冷蔵庫の企画部門は開発や技術の部門と同じ事業所にあり、多様なバックグラウンドを持ったメンバーからさまざまな知恵をもらうことができます。一部門や一社の力だけでなく、「どっちもドア」は1+1=5になるような奇跡で生まれた商品だと感じています。これからも新しい商品でそれぞれの知恵を合わせ新しい奇跡を生み出して欲しいと思っています。
――ありがとうございました。
■どっちも開く!「どっちもドア」の真実
「どっちもドア」のメリットは他にもあります。一般的な片開きドアに比べて経年劣化に強いのです。片開きドアは閉めていてもヒンジの上下2点で絶えず支えつづけているため、ドアヒンジ部や本体が歪む可能性がありますが、「どっちもドア」は上下左右四隅の本体軸でドアを支え、さらにドア下側のローラーでドアの荷重を受け止め、5点で支えているので歪みが発生しにくいのです。

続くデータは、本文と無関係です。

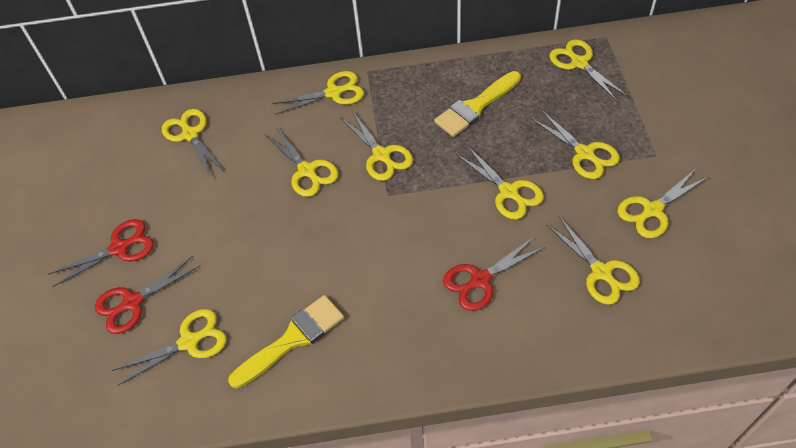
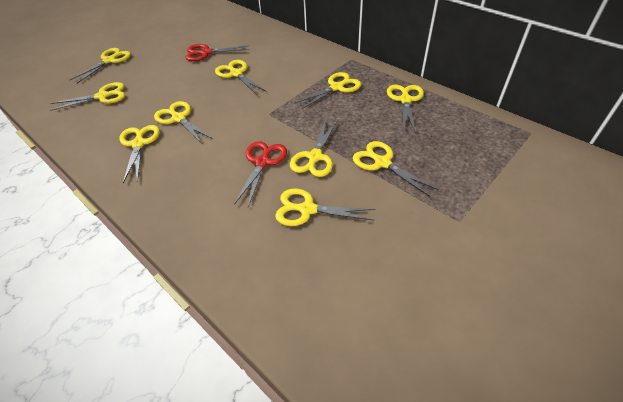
red scissors: 3 -> 2
yellow brush: 2 -> 0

もちろん、耐久テストもきっちり行っています。昔は人の手で行っていた片側10万回の開閉テストも、今では機械で夜通し行っています。
■「どっちもドア」35周年記念モデル
2023年11月、「どっちもドア」35周年記念モデル<SJ-PW37K>を発売しました。奥行65cmの薄型でロースタイル設計の容量374Lモデルです。色はマットホワイトとダークアッシュグレーの2色展開です。毎日使う冷蔵庫だから、引っ越しなど設置場所が左右で分かっても変わらない使いやすさ、お手入れのしやすさに加え、丸みを持たせたデザインなどやさしさにもこだわりました。
製品サイト<SJ-PW37K>
■まとめ
冷蔵庫のドアが右にも左にも開く、そんな便利な左右開き冷蔵庫の技術のヒントが身近にあったとは驚きです。商品開発のアイデアは日常にたくさんあるのかもしれません。ブローチからヒントを得て開発された「どっちもドア」。ぜひ、店頭でご確認ください。